J'ai souvent remarqué que les théories qui sont révolutionnaires de leur nature, en ce qu'elles ne peuvent se réaliser que par un changement complet et quelquefois subit dans l'état de la propriété et des personnes, sont infiniment moins en faveur aux États-Unis que dans les grandes monarchies de l'Europe. Si quelques hommes les professent, la masse les repousse avec une sorte d'horreur instinctive.

Je ne crains pas de dire que la plupart des maximes qu'on a coutume d'appeler démocratiques en France seraient proscrites par la démocratie des États-Unis. Cela se comprend aisément. En Amérique on a des idées et des passions démocratiques; en Europe nous avons encore des passions et des idées révolutionnaires.

Si l'Amérique éprouve jamais de grandes révolutions, elles seront amenées par la présence des noirs sur le sol des États-Unis; c'est-à-dire que ce ne sera pas l'égalité des conditions, mais au contraire leur inégalité qui les fera naître.

Lorsque les conditions sont égales, chacun s'isole volontiers en soi-même et oublie le public. Si les législateurs des peuples démocratiques ne cherchaient point à corriger cette funeste tendance ou la favorisaient, dans la pensée qu'elle détourne les citoyens des passions politiques et les écarte ainsi des révolutions, il se pourrait qu'ils finissent eux-mêmes par produire le mal qu'ils veulent éviter, et qu'il arrivât un moment où les passions désordonnées de quelques hommes, s'aidant de l'égoïsme inintelligent et de la pusillanimité du plus grand nombre, finissent par contraindre le corps social à subir d'étranges vicissitudes.
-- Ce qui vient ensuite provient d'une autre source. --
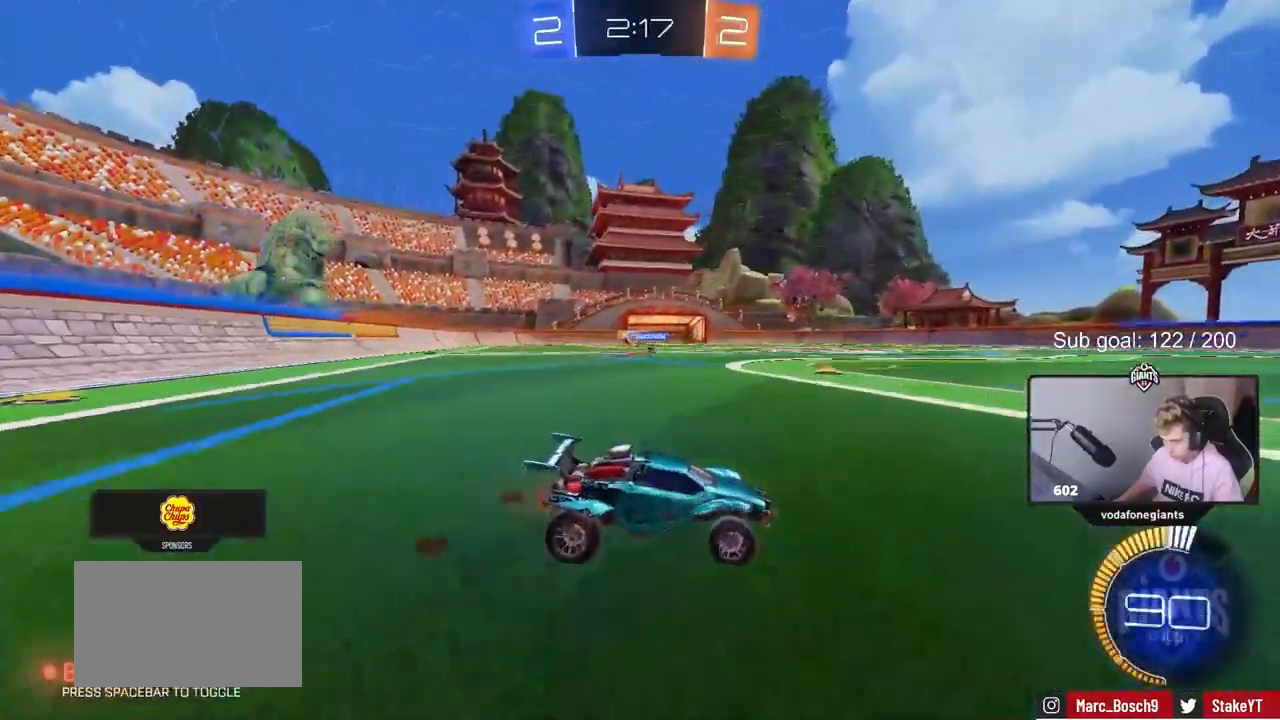
{"keys": ["a", "w"], "mouse": [], "events": [[67, "w", "up"], [200, "s", "down"], [333, "s", "up"], [500, "w", "down"]]}
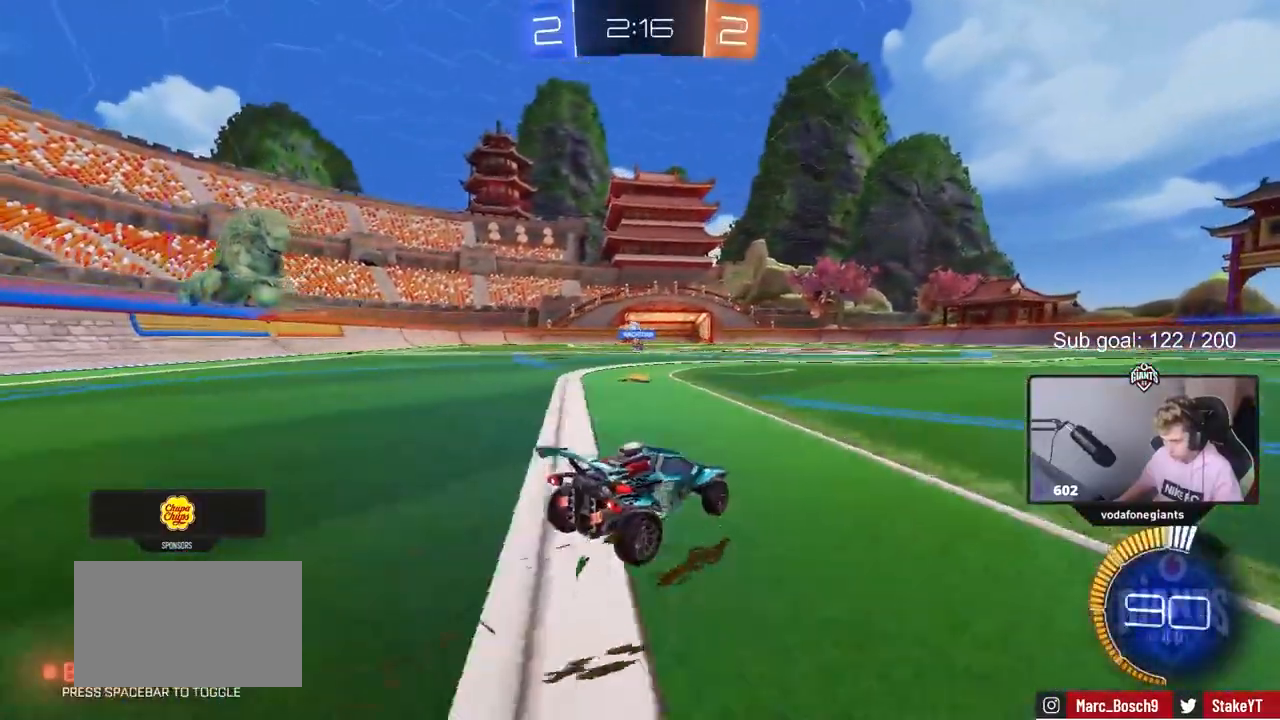
{"keys": [], "mouse": ["left"], "events": [[133, "a", "up"], [233, "a", "down"], [383, "mouse_left", "down"], [483, "a", "up"], [483, "w", "up"]]}
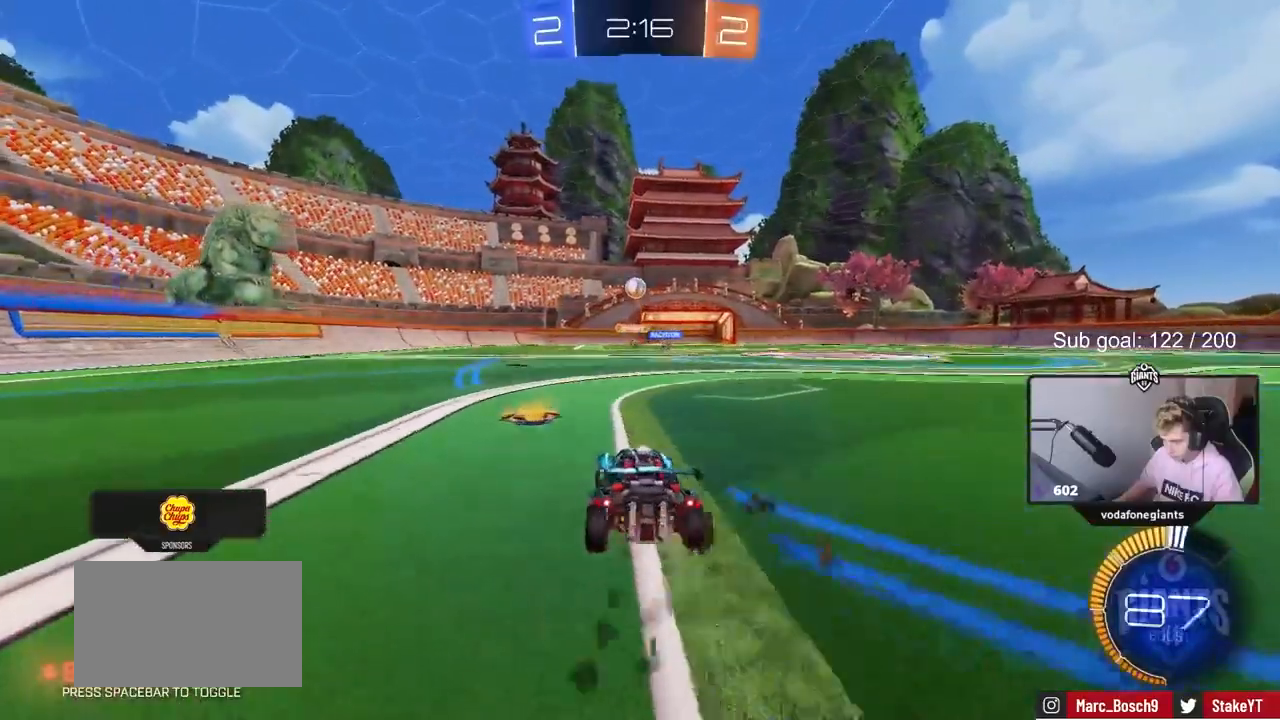
{"keys": ["d"], "mouse": ["left", "right"], "events": [[17, "mouse_right", "down"], [67, "s", "down"], [100, "a", "down"], [133, "mouse_left", "up"], [250, "a", "up"], [250, "mouse_right", "up"], [250, "s", "up"], [300, "mouse_right", "down"], [350, "d", "down"], [350, "mouse_left", "down"], [350, "s", "down"], [483, "s", "up"]]}
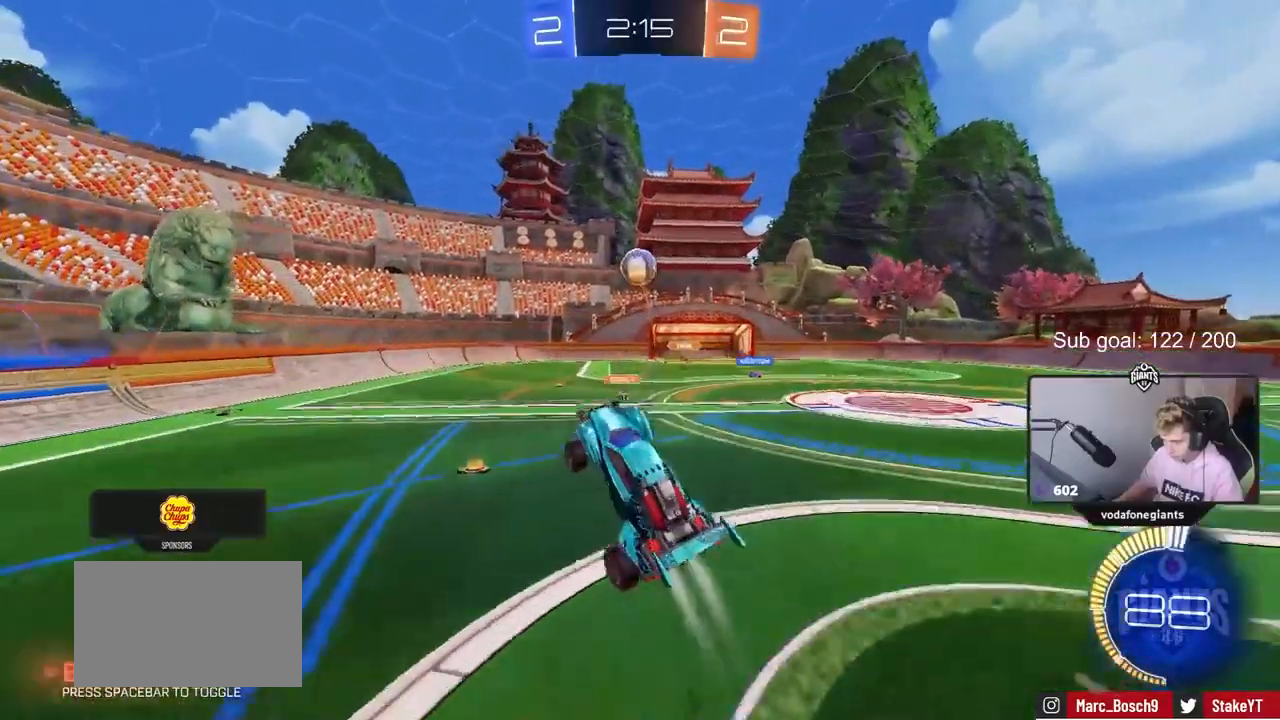
{"keys": ["a", "s", "shift"], "mouse": ["left"], "events": [[33, "mouse_right", "up"], [117, "shift", "down"], [267, "w", "down"], [400, "d", "up"], [400, "w", "up"], [500, "a", "down"], [500, "s", "down"]]}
Dans les sociétés démocratiques, il n'y a guère que de petites minorités qui désirent les révolutions; mais les minorités peuvent quelquefois les faire.

Je ne dis donc point que les nations démocratiques soient à l'abri des révolutions, je dis seulement que l'état social de ces nations ne les y porte pas, mais plutôt les en éloigne. Les peuples démocratiques, livrés à eux-mêmes, ne s'engagent point aisément dans les grandes aventures; ils ne sont entraînés vers les révolutions qu'à leur insu; ils les subissent quelquefois; mais ils ne les font pas. Et j'ajoute que quand on leur a permis d'acquérir des lumières et de l'expérience, ils ne les laissent pas faire.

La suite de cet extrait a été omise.